What the task asks => Below are lines of data; restate word for word those running from the line containing "right shoulder: (590, 462)" to the line containing "left ankle: (206, 760)", inclusive, and no others.

Data =>
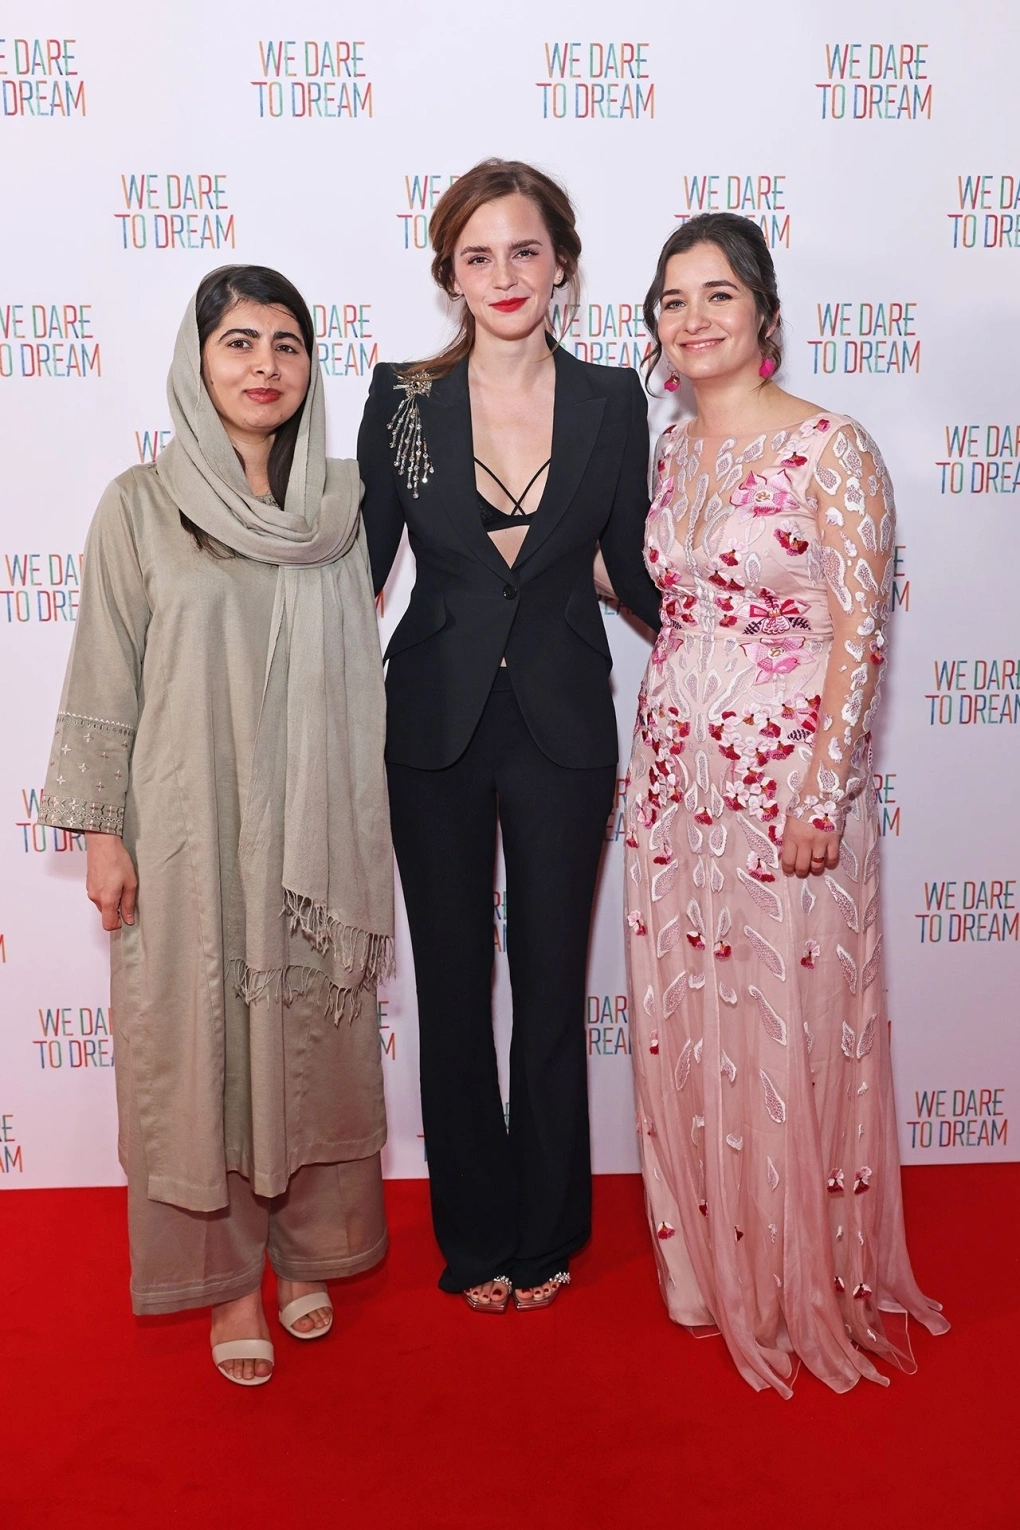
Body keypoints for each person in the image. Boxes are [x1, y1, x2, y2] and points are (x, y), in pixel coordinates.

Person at [40, 265, 393, 1386]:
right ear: (197, 362)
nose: (264, 366)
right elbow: (104, 672)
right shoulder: (140, 505)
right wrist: (102, 832)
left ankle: (308, 1252)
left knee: (309, 1039)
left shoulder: (338, 510)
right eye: (239, 342)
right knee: (199, 1051)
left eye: (287, 343)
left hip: (309, 833)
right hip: (188, 823)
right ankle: (225, 1281)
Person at [623, 213, 948, 1395]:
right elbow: (672, 592)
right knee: (689, 1012)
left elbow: (862, 634)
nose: (695, 317)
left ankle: (797, 1273)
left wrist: (826, 789)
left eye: (718, 293)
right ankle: (711, 1270)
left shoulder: (832, 448)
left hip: (786, 788)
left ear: (764, 311)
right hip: (673, 780)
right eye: (673, 299)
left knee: (788, 1020)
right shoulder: (670, 454)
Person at [357, 159, 659, 1312]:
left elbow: (626, 566)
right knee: (449, 984)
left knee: (549, 984)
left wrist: (744, 631)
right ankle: (475, 1234)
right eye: (476, 256)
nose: (503, 275)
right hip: (431, 723)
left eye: (524, 250)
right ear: (450, 274)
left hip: (563, 723)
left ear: (562, 262)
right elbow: (362, 574)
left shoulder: (612, 402)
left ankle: (549, 1230)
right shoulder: (404, 400)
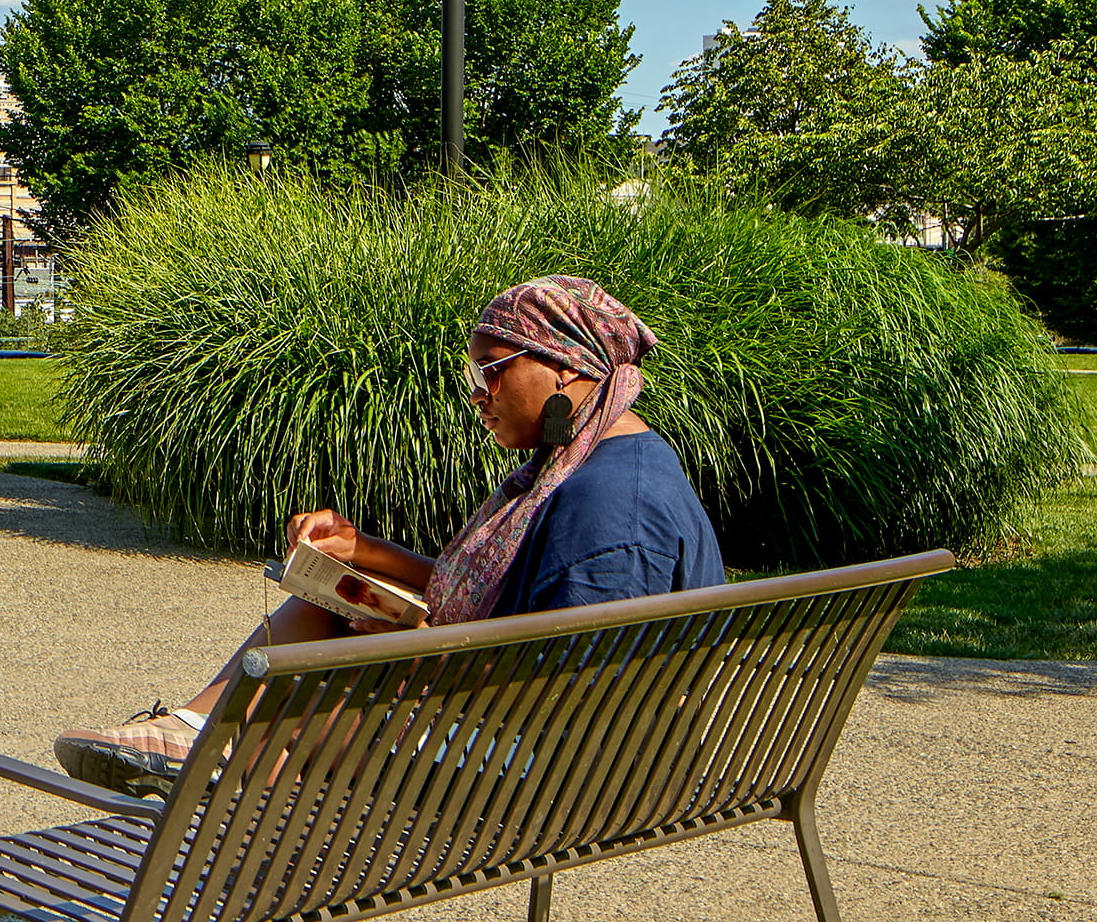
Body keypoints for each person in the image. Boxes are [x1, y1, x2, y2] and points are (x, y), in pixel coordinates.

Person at [52, 275, 726, 796]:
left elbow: (579, 690)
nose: (478, 393)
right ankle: (196, 733)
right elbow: (515, 608)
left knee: (301, 717)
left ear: (566, 369)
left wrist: (422, 651)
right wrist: (360, 552)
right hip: (556, 741)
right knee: (325, 605)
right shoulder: (590, 462)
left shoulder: (611, 507)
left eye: (493, 369)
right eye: (475, 374)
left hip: (573, 775)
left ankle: (206, 760)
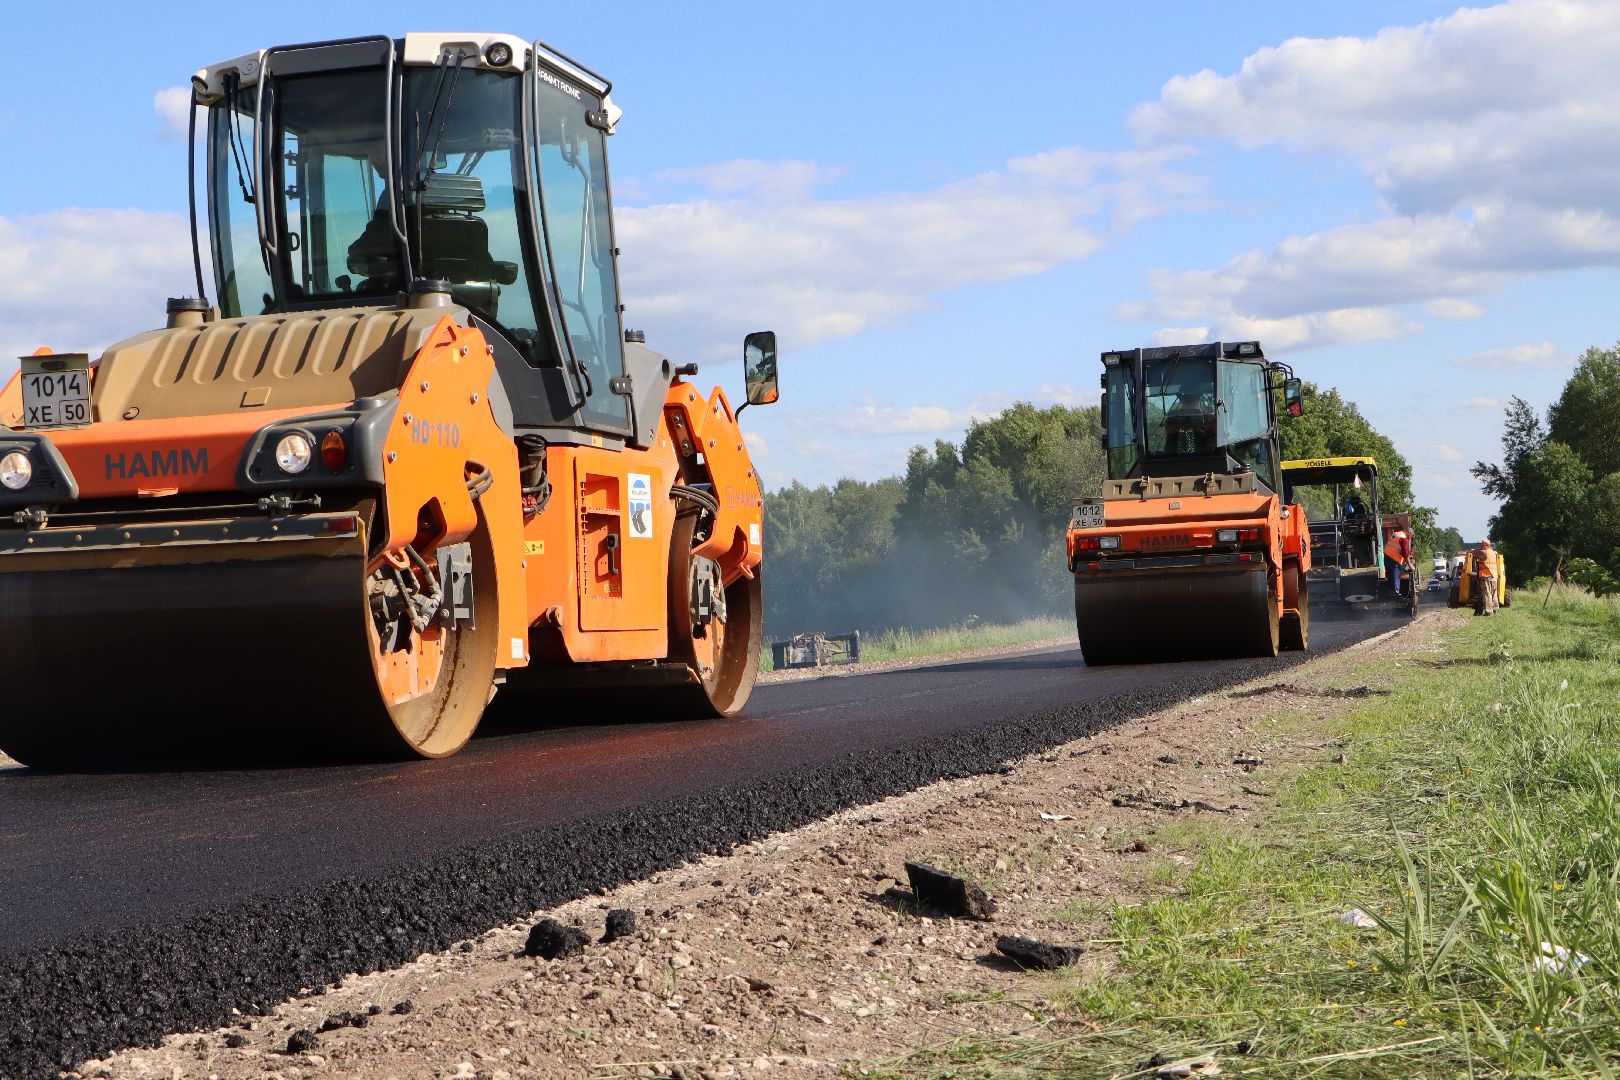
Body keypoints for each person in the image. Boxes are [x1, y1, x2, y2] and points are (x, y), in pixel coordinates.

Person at [1472, 538, 1499, 616]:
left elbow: (1474, 553)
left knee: (1487, 594)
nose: (1481, 545)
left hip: (1486, 576)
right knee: (1494, 594)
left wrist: (1476, 549)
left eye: (1482, 544)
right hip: (1494, 576)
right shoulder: (1493, 553)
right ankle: (1495, 610)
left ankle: (1488, 611)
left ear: (1486, 545)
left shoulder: (1484, 553)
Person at [1383, 526, 1413, 598]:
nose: (1410, 538)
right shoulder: (1404, 538)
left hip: (1387, 557)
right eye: (1411, 536)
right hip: (1393, 559)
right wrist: (1411, 565)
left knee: (1391, 577)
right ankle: (1395, 594)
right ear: (1409, 533)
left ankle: (1391, 593)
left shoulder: (1396, 534)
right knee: (1395, 576)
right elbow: (1405, 554)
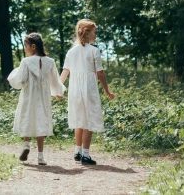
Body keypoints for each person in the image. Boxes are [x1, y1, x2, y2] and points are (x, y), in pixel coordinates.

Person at [60, 19, 115, 166]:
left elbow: (65, 71)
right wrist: (106, 89)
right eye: (95, 32)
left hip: (75, 90)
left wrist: (59, 89)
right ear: (88, 33)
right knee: (88, 120)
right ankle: (85, 154)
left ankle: (77, 152)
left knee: (79, 120)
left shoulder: (71, 52)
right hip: (88, 89)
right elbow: (100, 73)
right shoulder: (94, 51)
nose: (96, 35)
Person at [8, 32, 65, 166]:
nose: (24, 49)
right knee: (41, 121)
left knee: (27, 117)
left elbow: (20, 80)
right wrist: (58, 92)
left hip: (29, 95)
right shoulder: (50, 62)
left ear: (33, 46)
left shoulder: (26, 62)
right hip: (43, 97)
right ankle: (40, 157)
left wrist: (13, 76)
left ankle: (26, 144)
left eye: (25, 46)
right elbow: (55, 80)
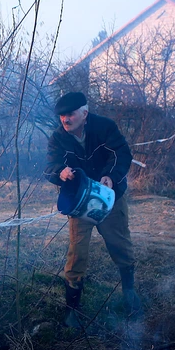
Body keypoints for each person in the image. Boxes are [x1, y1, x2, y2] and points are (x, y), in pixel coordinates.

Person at [45, 92, 142, 328]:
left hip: (109, 197)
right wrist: (61, 173)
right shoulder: (57, 138)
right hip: (79, 201)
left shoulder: (105, 127)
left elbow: (123, 154)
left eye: (70, 114)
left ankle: (129, 294)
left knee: (120, 244)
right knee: (77, 252)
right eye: (62, 116)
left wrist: (111, 177)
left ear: (84, 114)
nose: (65, 120)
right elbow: (49, 167)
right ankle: (72, 309)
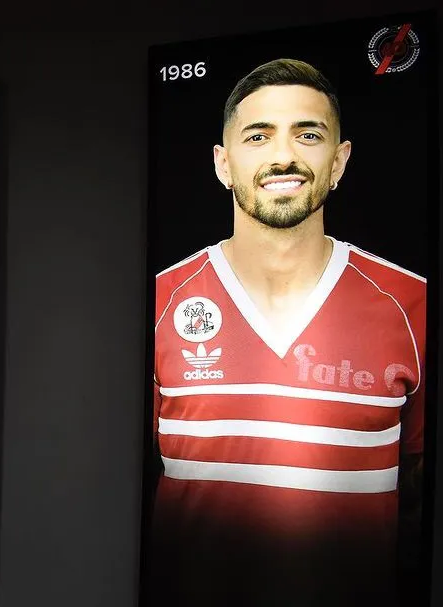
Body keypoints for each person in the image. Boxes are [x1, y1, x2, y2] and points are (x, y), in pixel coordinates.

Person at [150, 59, 425, 606]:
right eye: (259, 136)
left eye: (308, 134)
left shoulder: (411, 303)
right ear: (222, 164)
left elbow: (416, 483)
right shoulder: (158, 300)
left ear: (340, 160)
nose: (284, 156)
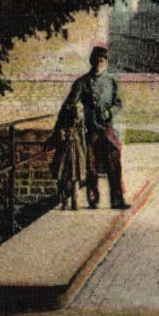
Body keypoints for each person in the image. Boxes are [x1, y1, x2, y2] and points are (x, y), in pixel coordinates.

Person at [51, 45, 129, 211]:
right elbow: (69, 104)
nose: (99, 63)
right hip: (90, 130)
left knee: (114, 163)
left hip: (108, 130)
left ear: (106, 62)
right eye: (96, 60)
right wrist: (63, 124)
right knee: (91, 167)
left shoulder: (111, 82)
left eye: (102, 60)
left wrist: (110, 111)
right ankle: (93, 199)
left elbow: (119, 103)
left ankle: (117, 199)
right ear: (91, 61)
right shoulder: (82, 82)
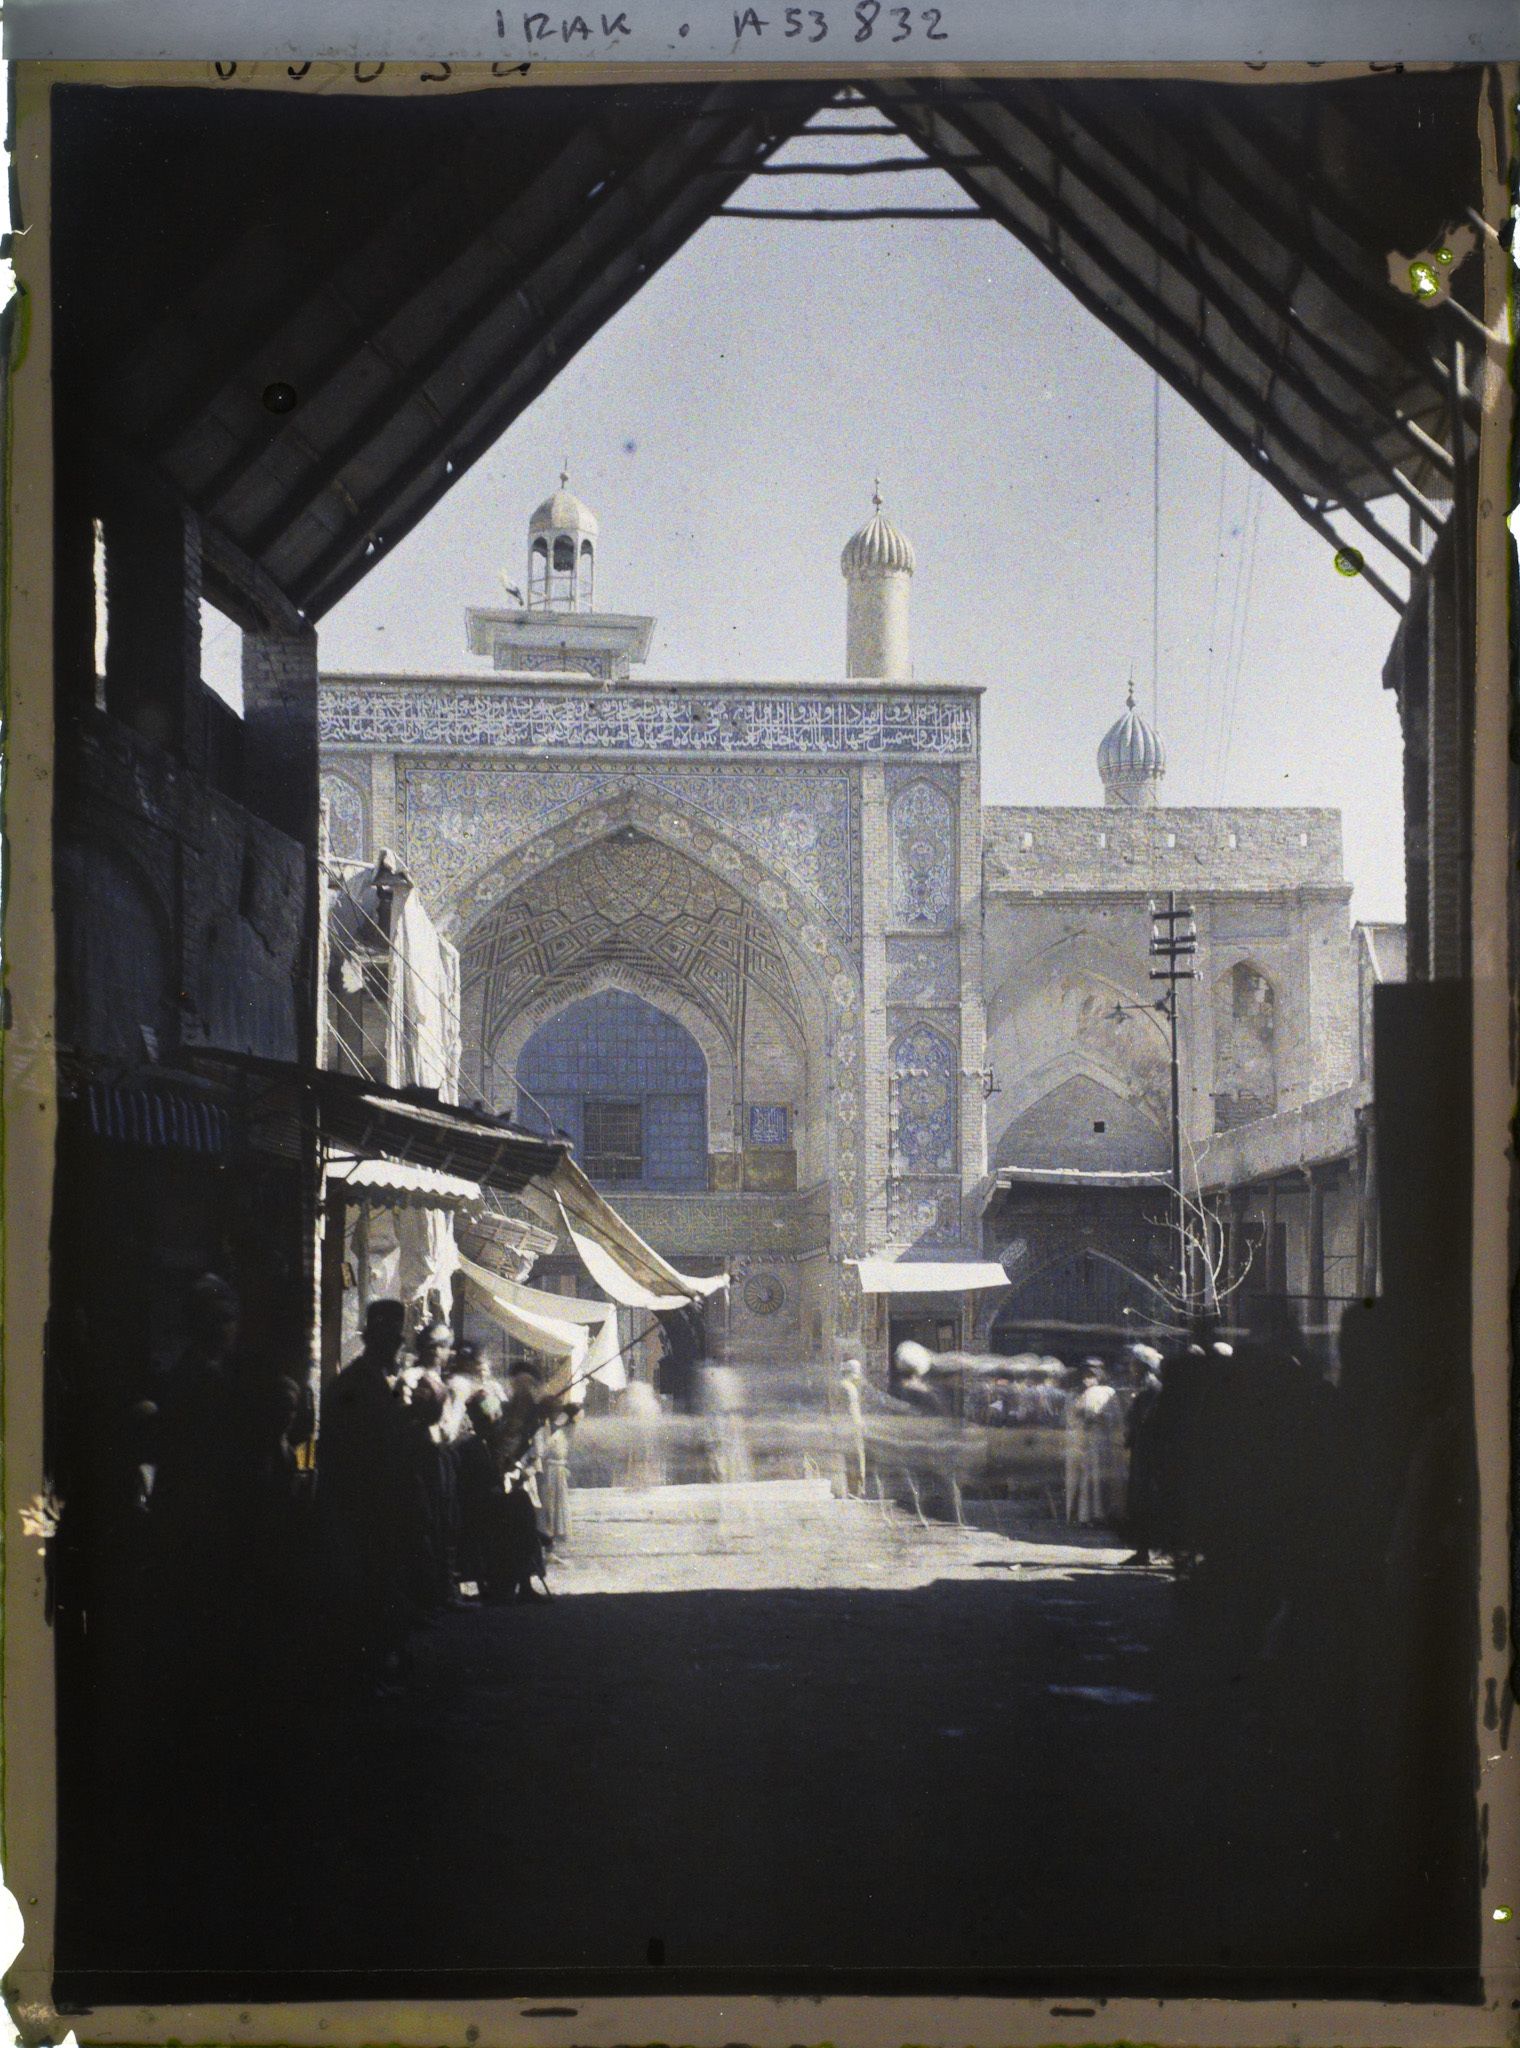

Your response =>
right shoulder: (590, 462)
left shoulder: (611, 507)
left eye: (493, 369)
right eye: (475, 374)
left hip: (573, 775)
left ankle: (206, 760)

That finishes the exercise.